Der Streit, wie sich die Kosten für Flüchtlinge fair verteilen lassen, entwickelt sich zur Zahlenschlacht: Kurz vor dem Bund-Länder-Treffen am Mittwoch führen Bundesregierung, Länder und Kommunen jeweils eigene Berechnungen ins Feld, um ihre Sichtweise zu untermauern. Der Bund findet, er zahlt schon deutlich mehr als er müsste. Länder, Städte und Gemeinden fühlen sich im Stich gelassen.
Städte- und Gemeindebund will mehr Geld
Auf deutlich mehr Geld vom Bund pocht der Präsident des bayerischen Städte- und Gemeindebunds Uwe Brandl im Interview mit BR24. Die 2,75 Milliarden Euro, die der Bund dieses Jahr direkt an Kommunen und Länder zahlt, reichten bei Weitem nicht aus, um die Flüchtlingskosten annährend abzufedern, sagt Brandl, der Bürgermeister im niederbayerischen Abensberg ist. Er veranschlagt rund fünf Milliarden Euro.
Die Bundesregierung führt andere Zahlen ins Feld: Rund 15 Milliarden Euro werde der Bund in diesem Jahr ausgeben, rechnet Regierungssprecher Steffen Hebestreit vor. Da sind neben dem Geld, das Länder und Kommunen direkt bekommen – den 2,75 Milliarden Euro – noch weitere Posten eingerechnet. Zum Beispiel übernimmt der Bund die Sozialleistungen für ukrainische Geflüchtete direkt.
Bund sieht seine Verpflichtungen übererfüllt
Der Bund engagiere sich bereits mehr "als es die deutsche Finanzverfassung vorsieht", sagt Hebestreit.
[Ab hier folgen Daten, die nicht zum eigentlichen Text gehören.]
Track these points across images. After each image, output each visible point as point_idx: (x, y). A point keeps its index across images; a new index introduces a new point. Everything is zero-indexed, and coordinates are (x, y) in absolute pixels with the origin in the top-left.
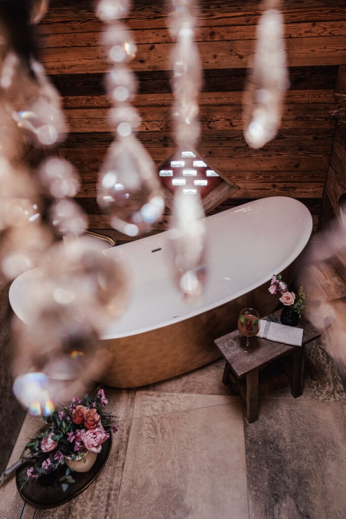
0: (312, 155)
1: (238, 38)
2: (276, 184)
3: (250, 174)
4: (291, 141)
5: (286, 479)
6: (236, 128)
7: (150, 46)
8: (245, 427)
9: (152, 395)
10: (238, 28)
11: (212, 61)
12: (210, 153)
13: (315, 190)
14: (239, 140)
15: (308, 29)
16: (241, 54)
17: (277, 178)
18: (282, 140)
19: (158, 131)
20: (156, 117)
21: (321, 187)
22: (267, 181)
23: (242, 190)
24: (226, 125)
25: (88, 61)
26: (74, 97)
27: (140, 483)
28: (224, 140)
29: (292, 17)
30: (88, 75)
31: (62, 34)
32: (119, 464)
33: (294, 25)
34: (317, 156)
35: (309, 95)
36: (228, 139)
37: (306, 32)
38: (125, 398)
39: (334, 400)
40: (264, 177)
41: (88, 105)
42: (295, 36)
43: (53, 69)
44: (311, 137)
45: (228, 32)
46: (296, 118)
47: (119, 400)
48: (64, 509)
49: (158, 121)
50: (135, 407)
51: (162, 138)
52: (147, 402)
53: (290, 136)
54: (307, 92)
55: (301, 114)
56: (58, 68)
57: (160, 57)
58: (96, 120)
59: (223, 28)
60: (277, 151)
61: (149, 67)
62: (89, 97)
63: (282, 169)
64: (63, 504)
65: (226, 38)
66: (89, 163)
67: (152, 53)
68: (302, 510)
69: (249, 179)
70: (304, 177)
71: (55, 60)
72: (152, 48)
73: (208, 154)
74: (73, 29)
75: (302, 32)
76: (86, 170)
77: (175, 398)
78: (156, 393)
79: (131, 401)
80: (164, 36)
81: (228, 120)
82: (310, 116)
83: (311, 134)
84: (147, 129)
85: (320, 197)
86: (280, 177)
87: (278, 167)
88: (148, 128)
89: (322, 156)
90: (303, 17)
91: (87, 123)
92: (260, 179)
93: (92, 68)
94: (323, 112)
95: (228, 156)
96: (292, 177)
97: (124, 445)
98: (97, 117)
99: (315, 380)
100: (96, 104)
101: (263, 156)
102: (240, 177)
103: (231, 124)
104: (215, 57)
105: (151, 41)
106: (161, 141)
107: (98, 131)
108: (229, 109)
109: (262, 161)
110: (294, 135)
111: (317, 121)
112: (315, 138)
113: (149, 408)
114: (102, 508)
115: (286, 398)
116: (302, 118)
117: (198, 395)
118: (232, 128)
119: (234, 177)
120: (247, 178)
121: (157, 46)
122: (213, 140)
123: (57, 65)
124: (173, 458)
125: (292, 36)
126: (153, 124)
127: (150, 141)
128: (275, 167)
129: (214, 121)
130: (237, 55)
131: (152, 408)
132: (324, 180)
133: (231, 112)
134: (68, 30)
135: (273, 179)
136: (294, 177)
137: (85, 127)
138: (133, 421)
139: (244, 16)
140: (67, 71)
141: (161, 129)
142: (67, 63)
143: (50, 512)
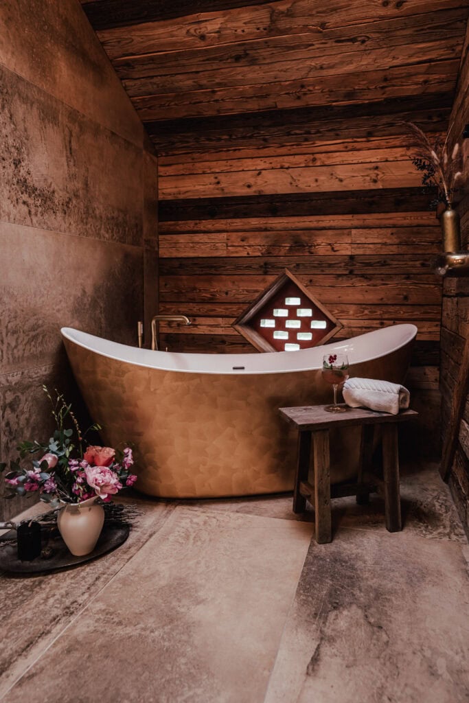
0: (422, 286)
1: (338, 163)
2: (385, 321)
3: (354, 307)
4: (397, 268)
5: (357, 593)
6: (337, 253)
7: (257, 172)
8: (310, 546)
9: (196, 511)
10: (338, 154)
11: (314, 185)
12: (311, 281)
13: (430, 330)
14: (341, 267)
15: (404, 153)
16: (341, 177)
17: (384, 313)
18: (387, 267)
19: (259, 256)
20: (258, 241)
21: (437, 326)
22: (374, 317)
23: (346, 329)
24: (327, 251)
25: (201, 187)
26: (183, 222)
27: (145, 572)
28: (325, 267)
29: (387, 142)
30: (200, 199)
31: (183, 164)
32: (126, 557)
33: (389, 150)
34: (427, 286)
35: (411, 217)
36: (330, 266)
37: (402, 156)
38: (160, 510)
39: (448, 539)
40: (370, 312)
41: (195, 229)
42: (391, 159)
43: (170, 194)
44: (418, 263)
45: (329, 158)
46: (400, 242)
47: (152, 510)
48: (35, 582)
49: (260, 246)
50: (170, 518)
51: (262, 264)
52: (187, 516)
53: (396, 263)
54: (409, 214)
55: (405, 238)
56: (174, 194)
57: (266, 182)
58: (200, 244)
59: (323, 155)
60: (382, 280)
61: (255, 192)
62: (198, 221)
63: (389, 302)
64: (34, 577)
65: (326, 163)
66: (187, 292)
67: (259, 178)
68: (372, 620)
69: (353, 315)
70: (416, 313)
71: (173, 186)
72: (259, 174)
73: (309, 283)
74: (193, 159)
75: (398, 155)
76: (183, 300)
77: (225, 516)
78: (201, 509)
79: (167, 513)
80: (271, 163)
81: (330, 244)
82: (414, 240)
83: (417, 261)
84: (248, 254)
85: (438, 339)
86: (388, 312)
87: (385, 299)
88: (250, 253)
89: (432, 286)
90: (397, 142)
91: (192, 247)
92: (366, 315)
93: (203, 193)
94: (428, 236)
95: (330, 285)
96: (402, 312)
97: (141, 544)
98: (201, 241)
99: (424, 523)
100: (202, 228)
101: (368, 285)
102: (343, 312)
103: (333, 249)
104: (316, 181)
105: (259, 168)
106: (261, 267)
107: (201, 256)
108: (330, 232)
109: (367, 291)
110: (399, 261)
111: (423, 245)
112: (423, 265)
113: (188, 521)
114: (83, 586)
115: (377, 531)
116: (407, 244)
117: (256, 517)
118: (334, 253)
119: (336, 311)
120: (351, 312)
121: (263, 172)
122: (315, 267)
123: (175, 190)
124: (200, 559)
125: (389, 159)
126: (255, 249)
127: (250, 267)
128: (382, 299)
129: (315, 246)
130: (337, 178)
131: (191, 522)
132: (439, 317)
133: (332, 235)
134: (190, 160)
135: (380, 314)
136: (404, 313)
137: (189, 252)
138: (162, 529)
139: (343, 143)
140: (181, 197)
141: (262, 253)
142: (182, 189)
143: (14, 581)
Städte- und Gemeindetagpräsident Brandl findet, der Bund versuche sich mit diesen Berechnungen "billig aus der Affäre zu ziehen". Diese Rechnung würden nicht mit den tatsächlich entstehenden Kosten übereinstimmen, sagt der CSU-Politiker.
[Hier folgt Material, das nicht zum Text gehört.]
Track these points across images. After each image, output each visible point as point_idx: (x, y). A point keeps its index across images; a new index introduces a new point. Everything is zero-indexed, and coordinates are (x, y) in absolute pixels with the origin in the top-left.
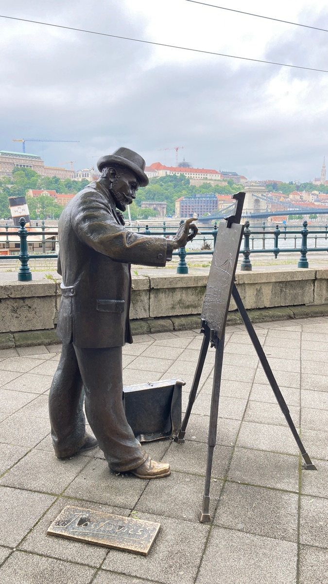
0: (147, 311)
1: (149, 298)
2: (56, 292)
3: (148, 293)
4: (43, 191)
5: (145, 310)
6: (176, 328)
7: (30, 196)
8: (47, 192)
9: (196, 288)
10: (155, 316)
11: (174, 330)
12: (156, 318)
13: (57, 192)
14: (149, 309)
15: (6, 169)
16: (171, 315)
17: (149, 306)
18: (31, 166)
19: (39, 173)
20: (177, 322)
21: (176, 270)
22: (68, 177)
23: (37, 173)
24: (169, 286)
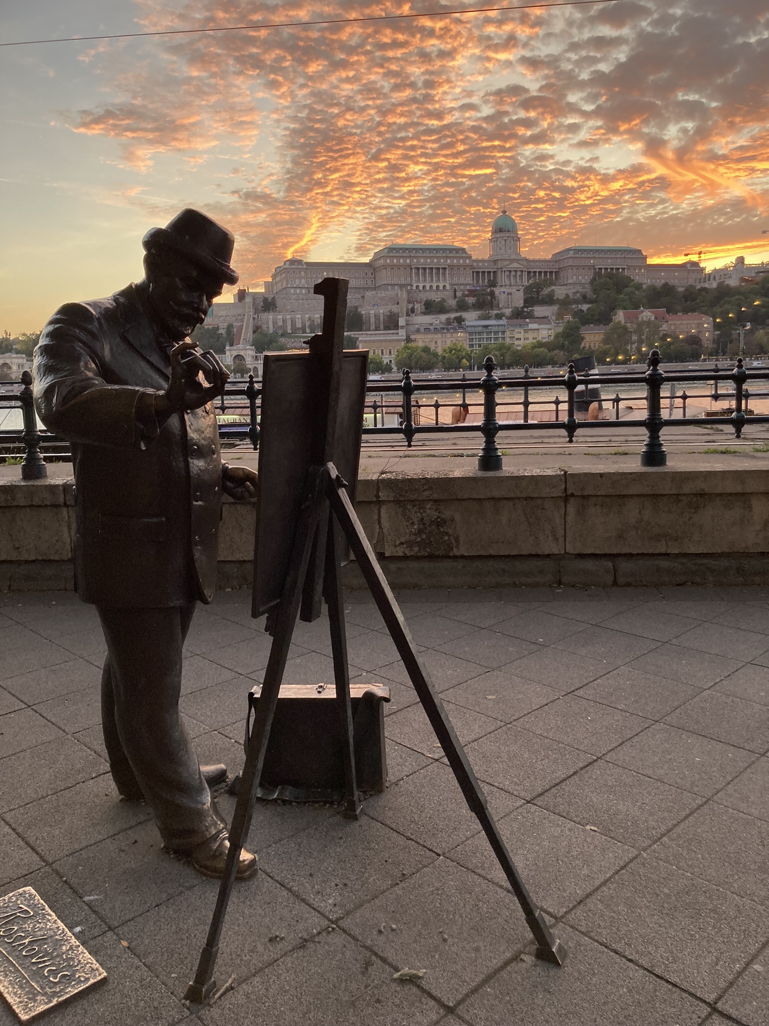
0: (561, 540)
1: (565, 514)
2: (377, 496)
3: (562, 504)
4: (642, 312)
5: (557, 539)
6: (621, 580)
7: (620, 322)
8: (649, 314)
9: (677, 497)
10: (576, 552)
11: (615, 583)
12: (581, 556)
13: (668, 312)
14: (565, 536)
15: (580, 277)
16: (615, 551)
17: (565, 530)
18: (623, 269)
19: (637, 279)
20: (625, 566)
21: (639, 459)
22: (691, 282)
23: (633, 280)
24: (611, 492)
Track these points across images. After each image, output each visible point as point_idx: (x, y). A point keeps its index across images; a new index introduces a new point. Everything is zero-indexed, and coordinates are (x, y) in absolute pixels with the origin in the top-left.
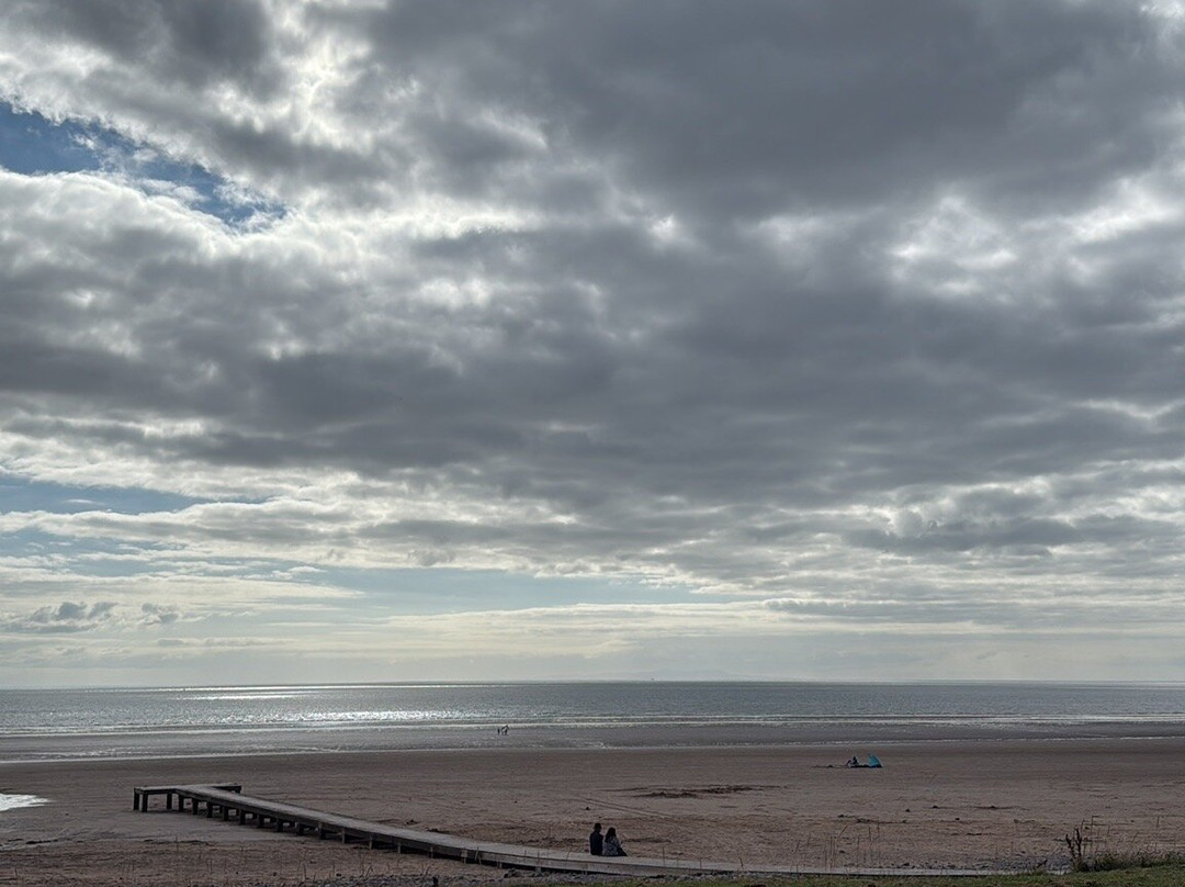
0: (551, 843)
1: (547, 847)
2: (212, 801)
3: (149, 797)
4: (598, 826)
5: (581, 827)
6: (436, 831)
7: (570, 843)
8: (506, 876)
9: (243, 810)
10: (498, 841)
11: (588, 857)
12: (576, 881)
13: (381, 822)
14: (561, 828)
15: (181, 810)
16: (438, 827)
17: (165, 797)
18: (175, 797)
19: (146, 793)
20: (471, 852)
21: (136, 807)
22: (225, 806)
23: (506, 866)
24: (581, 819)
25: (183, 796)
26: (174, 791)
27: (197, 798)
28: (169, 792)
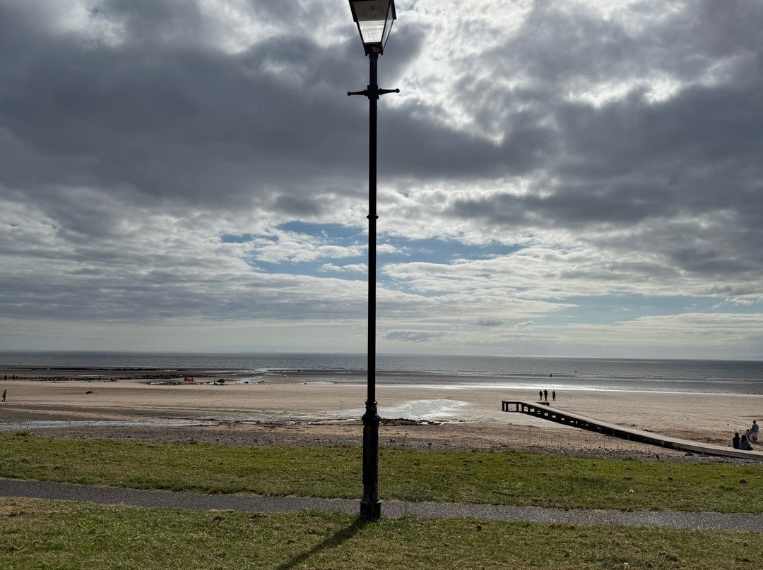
0: (709, 441)
1: (707, 442)
2: (537, 409)
3: (509, 405)
4: (737, 434)
5: (725, 434)
6: (646, 430)
7: (719, 441)
8: (686, 455)
9: (551, 413)
10: (680, 438)
11: (732, 449)
12: (725, 460)
13: (618, 424)
14: (714, 433)
15: (523, 412)
16: (647, 429)
17: (515, 405)
18: (520, 405)
19: (507, 403)
20: (666, 442)
21: (503, 410)
22: (543, 411)
23: (685, 450)
24: (725, 430)
25: (524, 405)
26: (520, 403)
27: (530, 407)
28: (517, 403)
Länder und Kommunen stimmen sich ab
Am Vormittag hatte sich Brandl neben weiteren kommunalen Vertretern mit den Bundesländern über ihre gemeinsamen Forderungen abgestimmt. "Bund und Länder stehen Seite an Seite", sagte der niedersächsische Ministerpräsident Stephan Weil (SPD). Er plädiert für ein "atmendes System der Flüchtlingsfinanzierung", das sich daran ausrichtet, wie viele Menschen tatsächlich kommen.
In einem Papier der Länderfinanzminister, das BR24 vorliegt, wünschen sich die Länder, dass der Bund zu einer Pro-Kopf-Pauschale pro Flüchtling zurückkehrt, wie sie früher einmal galt. Außerdem werfen die Länder dem Bund vor, mit falschen Zahlen zu rechnen und stellen eigene Berechnungen dagegen.
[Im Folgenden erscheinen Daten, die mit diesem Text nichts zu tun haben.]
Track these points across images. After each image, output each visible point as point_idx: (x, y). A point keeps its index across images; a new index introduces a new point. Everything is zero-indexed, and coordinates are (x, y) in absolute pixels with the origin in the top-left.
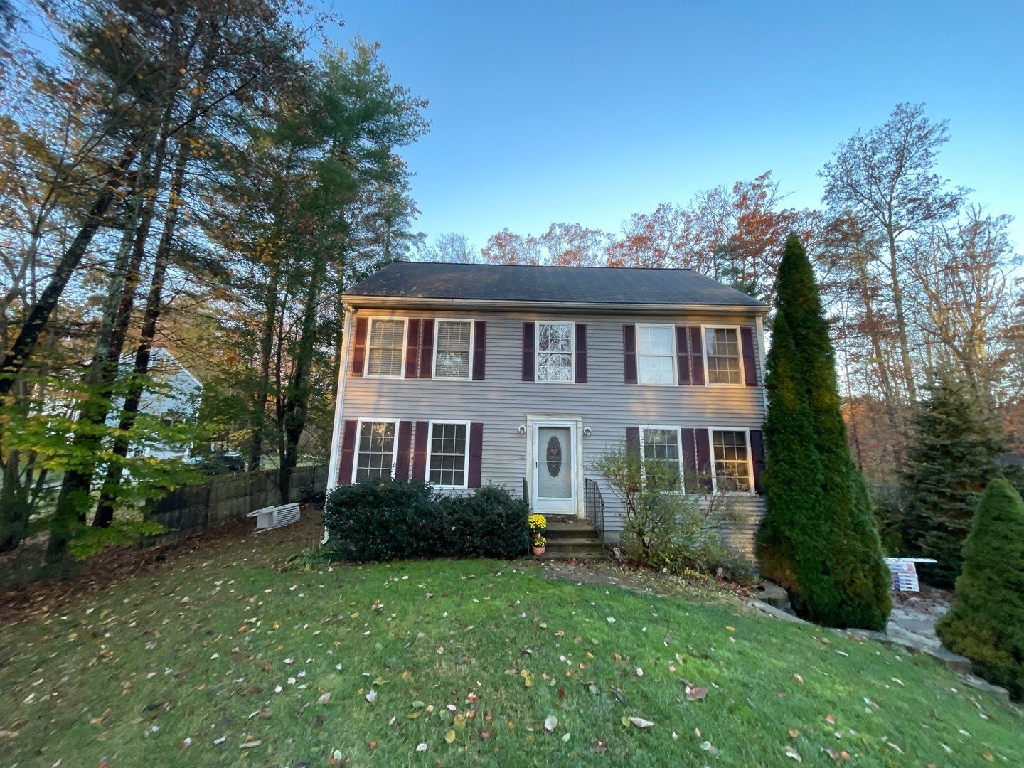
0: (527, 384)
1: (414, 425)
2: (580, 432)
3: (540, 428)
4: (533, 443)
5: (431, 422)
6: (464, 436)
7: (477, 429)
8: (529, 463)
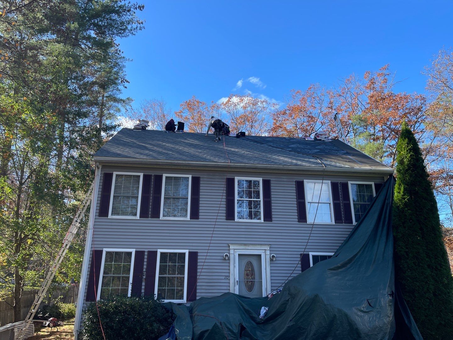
0: (230, 222)
1: (146, 253)
2: (268, 257)
3: (239, 255)
4: (234, 266)
5: (159, 251)
6: (184, 262)
7: (193, 256)
8: (232, 281)
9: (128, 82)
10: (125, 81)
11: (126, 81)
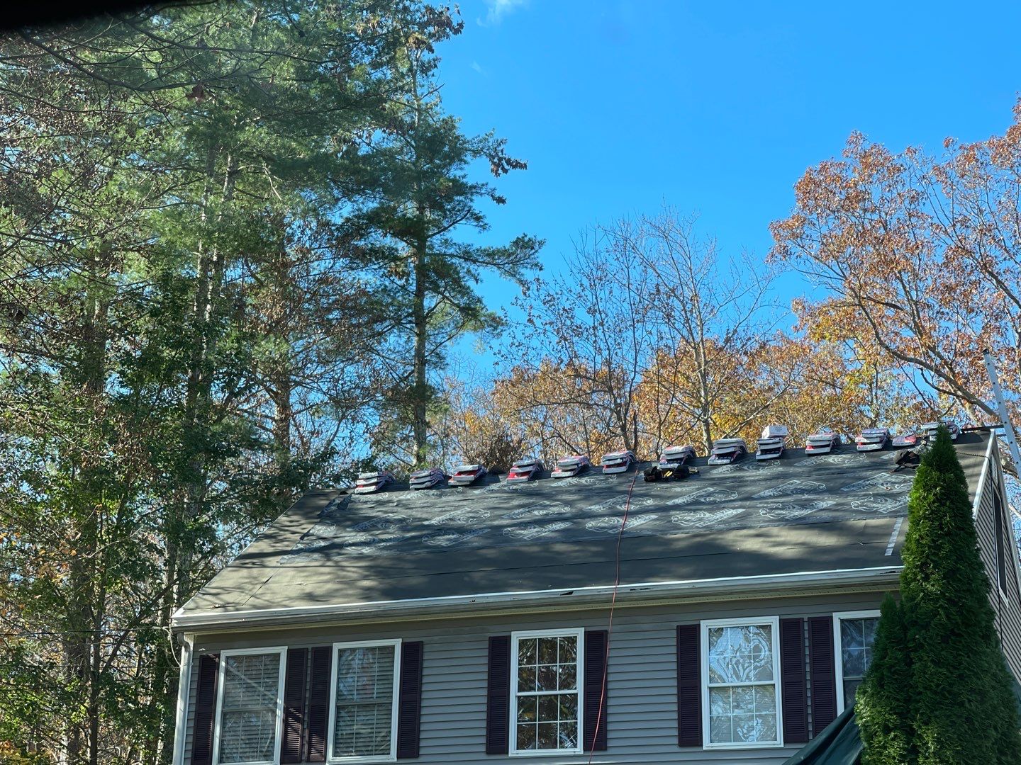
9: (517, 165)
10: (507, 167)
11: (508, 162)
Das Kanzleramt hatte am Wochenende einen Entwurf einer Beschlussvorlage an die Länder verschickt, der dem ARD-Hauptstadtstudio vorliegt. Darin stellt der Bund klar, dass er nicht bereit ist, deutlich mehr Geld zu geben. Zur Begründung listet der Bund alles auf, was er jetzt schon alles an Kosten übernimmt.
Beide Seiten wappnen sich also mit Zahlen und Argumenten für den Showdown am Mittwoch zum Bund-Länder-Treffen. Während Kommunen und Länder eine Front bilden, steht die Ampelkoalition nicht eindeutig zusammen.
Grünen-Chefin fordert mehr Geld für Kommunen
Grünen-Chefin Ricarda Lang wiederholte am Montag ihre Forderung, dass auch der Bund Kommunen an der Belastungsgrenze stärker unter die Arme greifen müsse. "Hier sollte es nicht um ein Spiel gehen, dass sich Bund und Länder gegenseitig vorrechnen, wer wie viel schon gemacht hat", kritisiert Lang die Debatte der vergangenen Tage, sondern es müsse gemeinsam Unterstützung mobilisiert werden.
Geld löse in dieser Situation kein einziges Problem, entgegnet Koalitionspartner FDP. Generalsekretär Bijan Djir-Sarai plädiert dafür, den Zuzug von Migranten mehr zu steuern und zu kontrollieren, zum Beispiel mit einem besseren Schutz der EU-Außengrenzen.
Die Positionen liegen weit auseinander. In der Ampel, und noch mehr zwischen Bund und Ländern. Im Moment ist vollkommen unklar, wie eine Einigung am Mittwoch aussehen könnte. Wenn es sie überhaupt geben wird.